Friday, August 11, 2017

Any Portmanteau In A Storm

I read this morning about maglev trains, which will be able to transport passengers some 300 miles in about half an hour. I wasn’t familiar with the word maglev, so I looked it up and found that it is a portmanteau word derived from magnetic and levitation.

Portmanteau words are words formed by combining parts of two words, each of which describes some aspect of an object. A portmanteau is a type of suitcase popular in the nineteenth and early twentieth centuries that consisted of two sections that folded together, each designed to carry a specific type of clothing. Portmanteau is itself a portmanteau word, derived from the French porter (“carry”) and manteau (“coat”).

As applied to words, the term was more or less invented by Lewis Carroll in Through the Looking-Glass, when Humpty Dumpty explains to Alice the meaning and origin of some of the words in the nonsense poem “Jabberwocky.”  For example, mimsy is a combination of miserable and flimsy, slithy comes from slimy and lithe, and chortle (which has found a permanent place in the English language) was created from chuckle and snort.
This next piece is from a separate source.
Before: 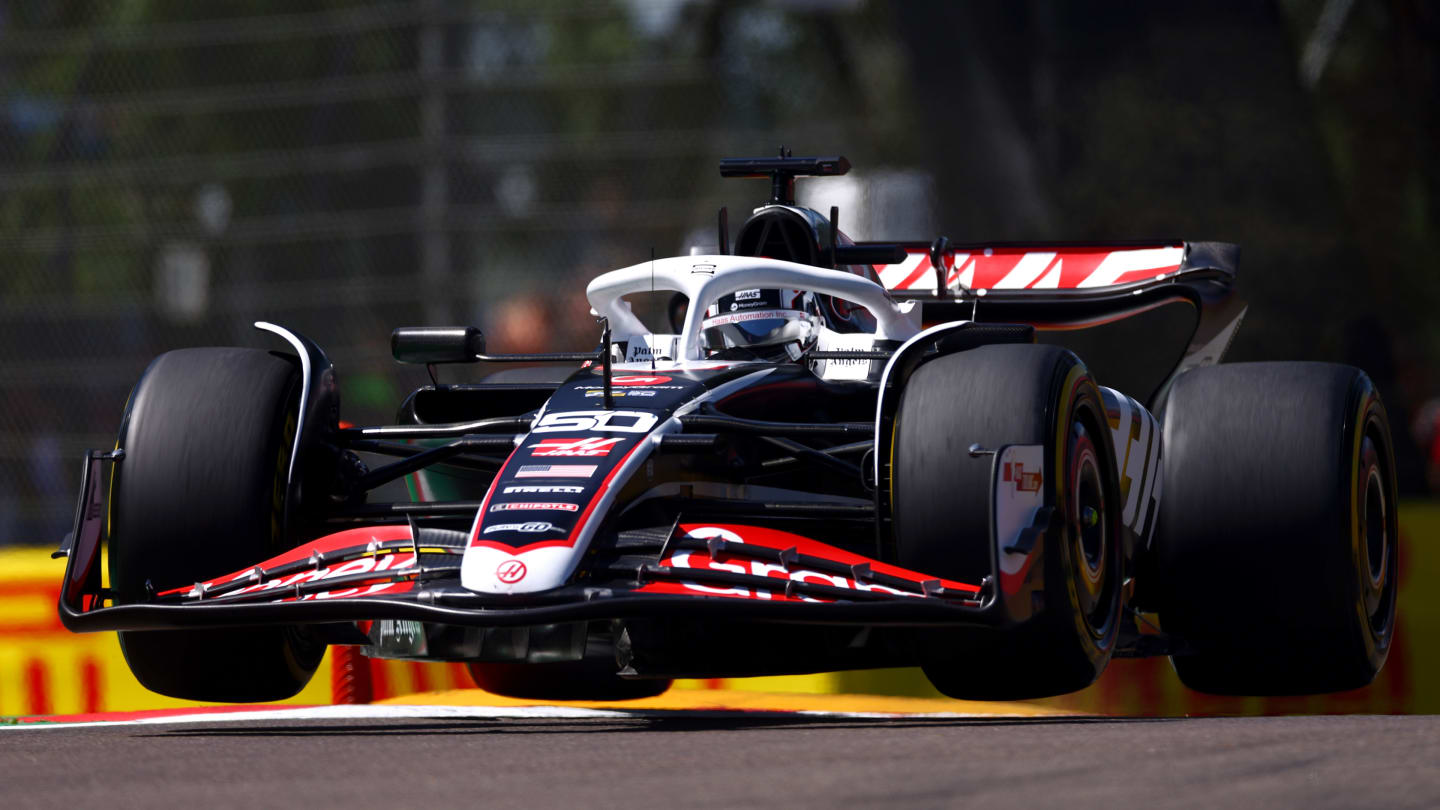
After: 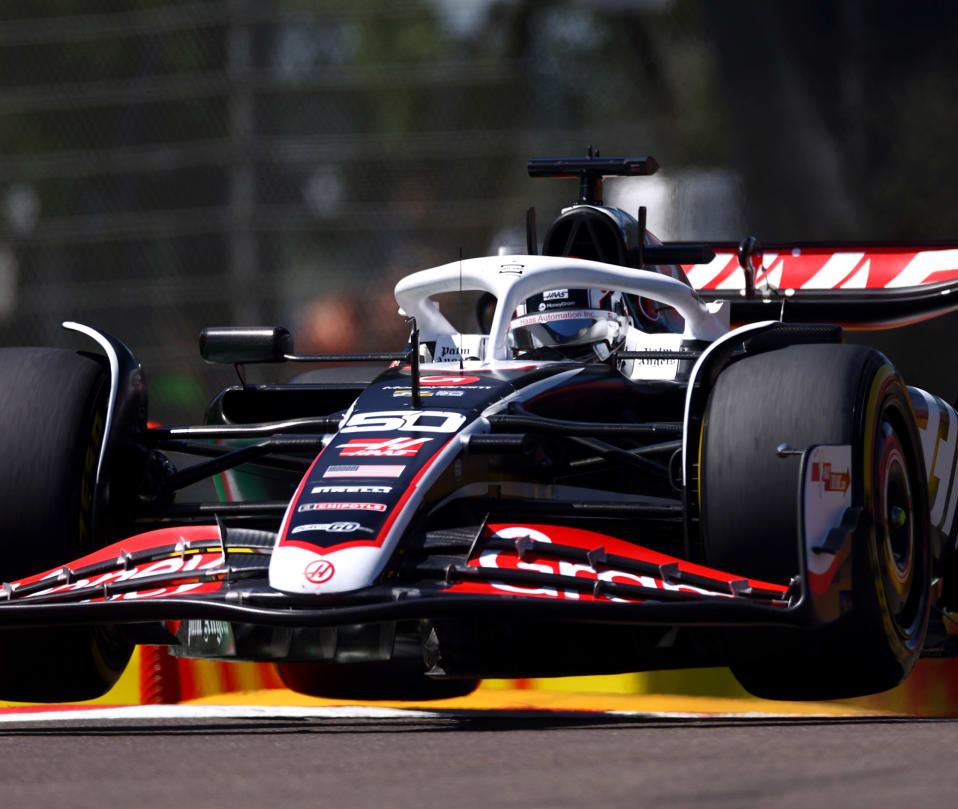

English has adopted a great many portmanteau words as standard: sitcom, labradoodle, infomercial, glitterati, newscast, televangelist, motorcycle, taxicab, botox, camcorder, carjack, cyborg, vitamin, motel, etc.

Like Ogden Nash, who called himself a “worsifier,” the Bard of Buffalo Bayou has also come up with a portmanteau word to describe himself: chrymester.

                        Said Lewis Carroll to Alice Liddell,
                        “Gee, little girl, I think you’re swell.           
                        You’re so light that I can carry you,
                        You know, I think I’d like to marry you!”

                        Said Alice Liddell to Lewis Carroll,
                        “I’m afraid that you are over a barrel,
                        You might think wedlock would be heaven,
                        But you forget I’m just eleven.”

                        And Lewis said, “Tut, tut, a shame!
                        But wait! Instead, I’ll put your name
                        In my new book. Won’t that be grand?”
                        Ergo:  “Alice in Wonderland.”